Allstate Insurance Company - Prediction of Severity of Insurance Claims
13 Dec 2016This time Allstate Insurance Company sponsored a “recruitment” competition in Kaggle to predict the cost of insurance Claims so that the severity of a Claim can be determined in an automated way. The determination of Claims severity will improve Claim Service that Allstate provides to its customers, which in turn will improve the Customer Experience for the 16 million households it protects today.
The competition ran from 10-Oct-2016 to 12-Dec-2016 and there were 3055 individuals who participated across the globe.

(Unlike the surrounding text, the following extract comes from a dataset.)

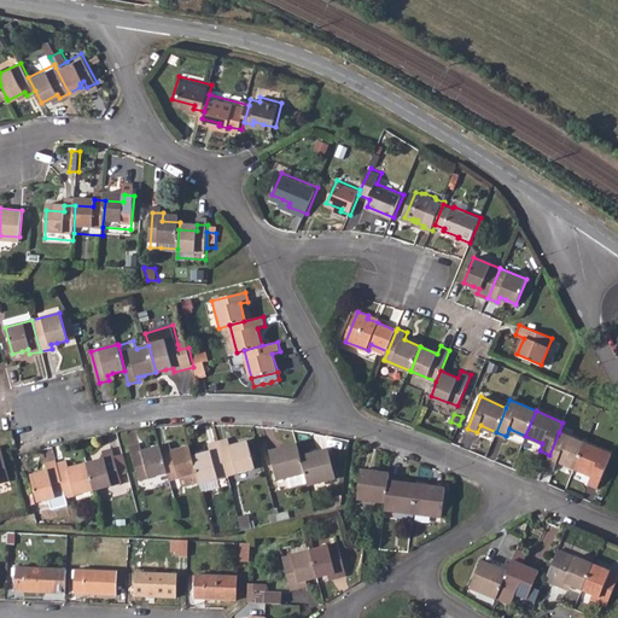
[(549,455),(544,464),(554,467),(558,460),(575,467),(586,443),(559,432),(549,455)]
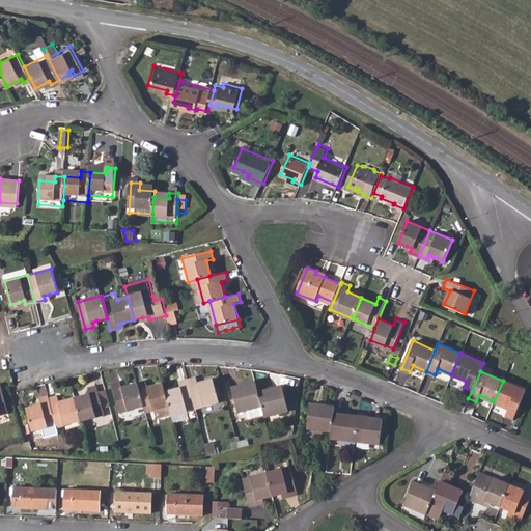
[(197,380),(188,382),(196,410),(220,403),(214,383),(199,386),(197,380)]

The dataset comprised of 116 categorical and 14 continuous features. The “loss” feature given in the train dataset is the one that had to be predicted from the test dataset. Mean Absolute Error (MAE) - measure of how close the predicted values are to the eventual outcomes or actuals, was used to evaluate and score the loss prediction. Refer to any of my code files in Github - Allstate folder for its implementation.

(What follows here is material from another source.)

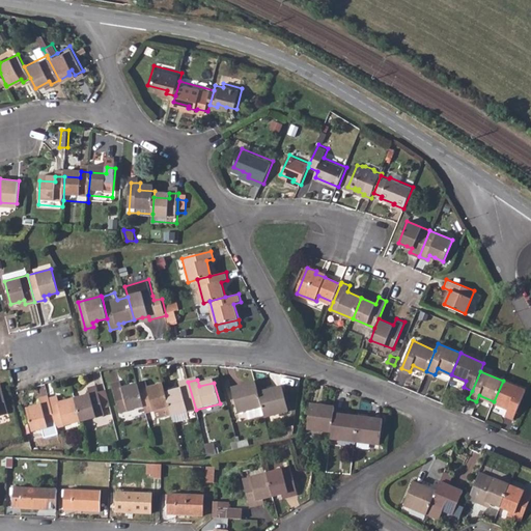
[(503,381),(494,401),(508,408),(505,414),(513,417),(525,390),(503,381)]
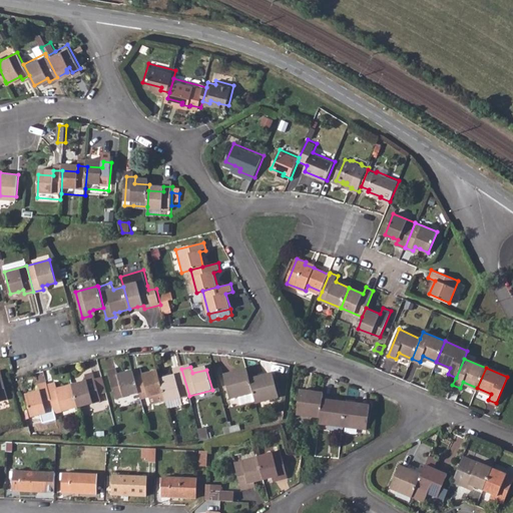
[(175,377),(160,381),(164,394),(166,402),(189,396),(181,369),(174,371),(175,377)]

To test my submission file and to know where I stand in Public Leaderboard, I prepared a quick and dirty XGBoost Model with basic and default parameters. After that I built the following set of models to ensemble:
- Generalized Boosted Regression Model (GBM) with Out-of-Bag (OOB) estimator, Gaussian distribution, and 5-fold cross-validation
- 5 H2O Deep Learning Models each with 2 levels of hidden layers, 20 epochs, Huber distribution, and Rectifier activation
- 10 folds of MXNet Deep Learning Models each with 2 levels of hidden layers and one-hot encoding
- ExtraTrees Model with one-hot encoding and 3 random cuts for each feature
- XGBoost Model with parameter tuning and feature engineering
After creating the above models, I took arithmetic mean of all the predictions. Then I ensembled by applying different weightage to each model’s predictions, cross-validated, and then submitted. Finally, at the end of the competition, I could get into top 20% (604 out of 3055) in Private Leaderboard.

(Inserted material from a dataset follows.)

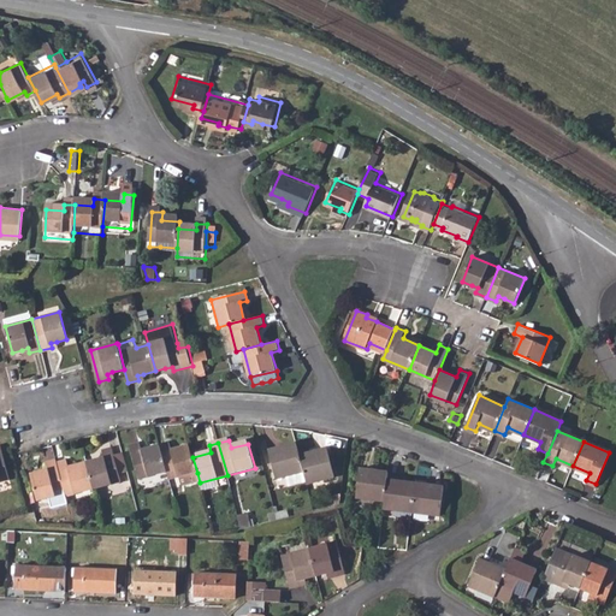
[(167,472),(160,446),(143,450),(141,444),(131,446),(140,479),(167,472)]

Refer below for first few rows of submission file:
id | loss |
---|---|
4 | 1626.451 |
6 | 2034.433 |
9 | 10186.82 |
12 | 6364.859 |
15 | 838.1675 |
17 | 2330.886 |
21 | 2103.839 |
28 | 902.1843 |
32 | 2544.185 |
43 | 3245.454 |
One of the key challenges with this competition was the size of the data, after feature engineering and one-hot encoding. In order to process the data and generate the models, I used the Domino Data Lab’s computing platform. For most of the above models, I chose Medium Hardware Tier (4 core. 16GB RAM) costing around $40.